AARP has endorsed the SSI Savings Penalty Elimination Act, bipartisan legislation introduced in Congress in 2023 that would raise the individual income cap to $10,000 and index it to inflation.

There are tools parents can use to build greater financial security for children with disabilities without risking loss of benefits, Alexander notes. She cites Achieving Better Live Experience (ABLE) accounts, which allow people with disabilities to save up to $100,000 that is not counted against the SSI asset cap. The Arc chapters in many states operate pooled special needs trusts that similarly allow families to set aside money for future needs while protecting benefit eligibility.

But federal assistance is only part of the equation. There are nearly 700,000 people, including many with disabilities, on state waiting lists nationwide for services such as home health or adult day care and nonmedical transportation, according to the health policy research organization KFF (formerly the Kaiser Family Foundation). In some areas, particularly rural regions, such services aren’t available at all, the University of Wisconsin study says.

“There’s a huge lack of direct-support professionals, so even if they’re able to get off these wait-lists, there’s not enough individuals to provide the service, let alone the additional hours they might need,” Goldfarb says.

Handling such responsibilities becomes increasingly difficult for parents as they age, he adds. “They’re less able to handle certain tasks themselves — getting people out of bed or feeding them. They may not have the strength or the energy to do that.”

‘Retirement Doesn’t Mean The Same Thing’

Piorkowski hopes to retire at 67 from her paying job as an executive assistant at an insurance company. Until then, caring for Ray is like a second job, she says.

“I figure out his schedule, keep the budget, hire aides. If a person can’t make it or an activity is changed, it becomes a Rubik’s Cube. I’m trying to shift things around.

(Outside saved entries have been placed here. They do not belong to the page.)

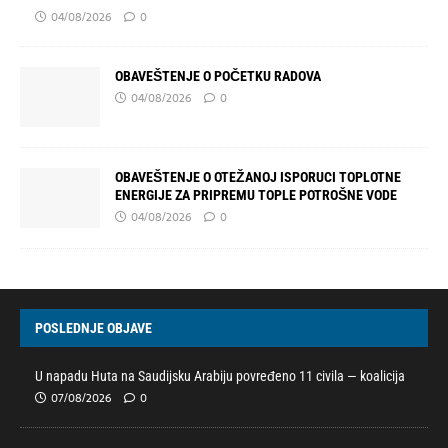
04/08/2026
0
OBAVEŠTENJE O POČETKU RADOVA
04/08/2026
0
OBAVEŠTENJE O OTEŽANOJ ISPORUCI TOPLOTNE
ENERGIJE ZA PRIPREMU TOPLE POTROŠNE VODE
04/08/2026
0
POSLEDNJE OBJAVE
U napadu Huta na Saudijsku Arabiju povređeno 11 civila — koalicija
07/08/2026
0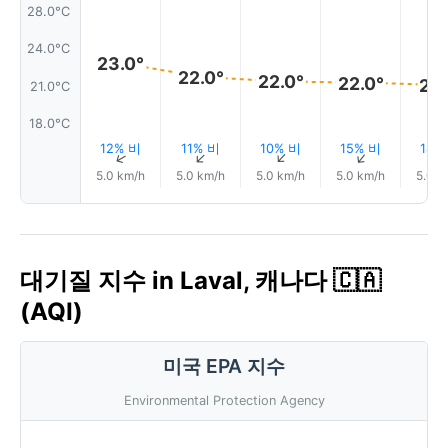
28.0°C
24.0°C
23.0°
22.0°
22.0°
22.0°
21.
21.0°C
18.0°C
12% 비
11% 비
10% 비
15% 비
14%
↑
↑
↑
↑
5.0 km/h
5.0 km/h
5.0 km/h
5.0 km/h
5.0 k
대기질 지수 in Laval, 캐나다 🇨🇦
(AQI)
미국 EPA 지수
Environmental Protection Agency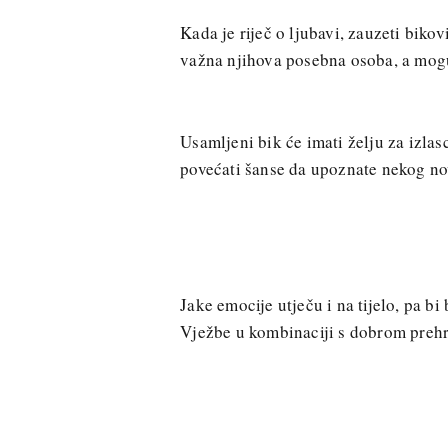
Kada je riječ o ljubavi, zauzeti biko
važna njihova posebna osoba, a moguć
Usamljeni bik će imati želju za izla
povećati šanse da upoznate nekog no
Jake emocije utječu i na tijelo, pa bi
Vježbe u kombinaciji s dobrom prehr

It’s always shifting, always thinking.”

Now that she’s been doing it for so long, “it’s just life,” Piorkowski says. “I can imagine someone who doesn’t have the time and the resources could be missing out on a lot that their child is entitled to.”

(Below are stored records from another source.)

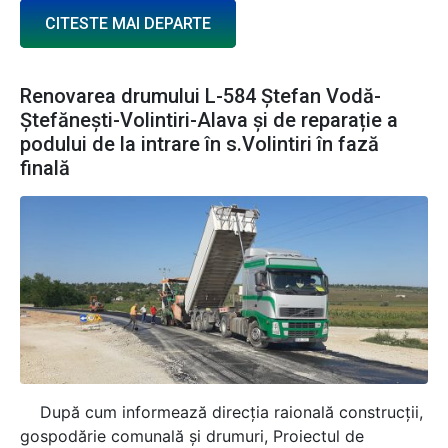
CITESTE MAI DEPARTE
Renovarea drumului L-584 Ștefan Vodă-
Ștefănești-Volintiri-Alava și de reparație a
podului de la intrare în s.Volintiri în fază
finală
După cum informează direcția raională construcții,
gospodărie comunală și drumuri, Proiectul de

Many parents of children with disabilities take a similar view. “I’m just kind of like, oh, OK, this is what we’re going to do,” says Rampold. “Millions of people have done this, so I can do it.”

That doesn’t make it any easier. “I don’t know how they get up in the morning and face another day,” Murray says of parents caring for adult children with disabilities.

Murray, who is 70 and newly retired, speaks from experience: As part of a host home program in Pittsburgh, she and her husband, Joe, took in three children with Down syndrome — one abandoned, one orphaned and one from an underdeveloped country. Now in their 50s, they ended up becoming family. (“They adopted us,” Joe quips.)

Friends of the couple “have moved south, they’ve moved to Florida, they play golf every day, they go out for dinner whenever they want,” Nancy says. “When you have an adult child with a disability, that’s just not your life.”

As they age, these parents often find themselves serving as dual caregivers. “It’s hard enough [caring for an adult child with a disability] when you have a spouse and a partner that are with you, but then all of a sudden your spouse or partner may die or become incapacitated themselves because of illness,” Nancy says. “Then you might have Mom who is now caring for the adult child with a disability and a husband with dementia.”

For these retirees, “the word ‘retirement’ doesn’t mean the same thing. You can’t just go to Mexico and chill out on the beach,” Vogel says. “What does retirement even look like when you’re giving up so much of your life?”

Many confront another responsibility:planning for what happens when they die. “If you were to ask any parent what their main concern is, probably most would tell you, ‘Who will take care of my child after I’m gone?’ ” says Piorkowski.

On that score, she is relatively lucky: Her other son, Calvin, is Ray’s coguardian.

“I’ve heard from some older parents the saying, ‘I pray to live one day longer,’ ” she says. “Meaning, we can’t bear to think of what will happen to our children without us. But nor do we want to live without them, because we love them so much.”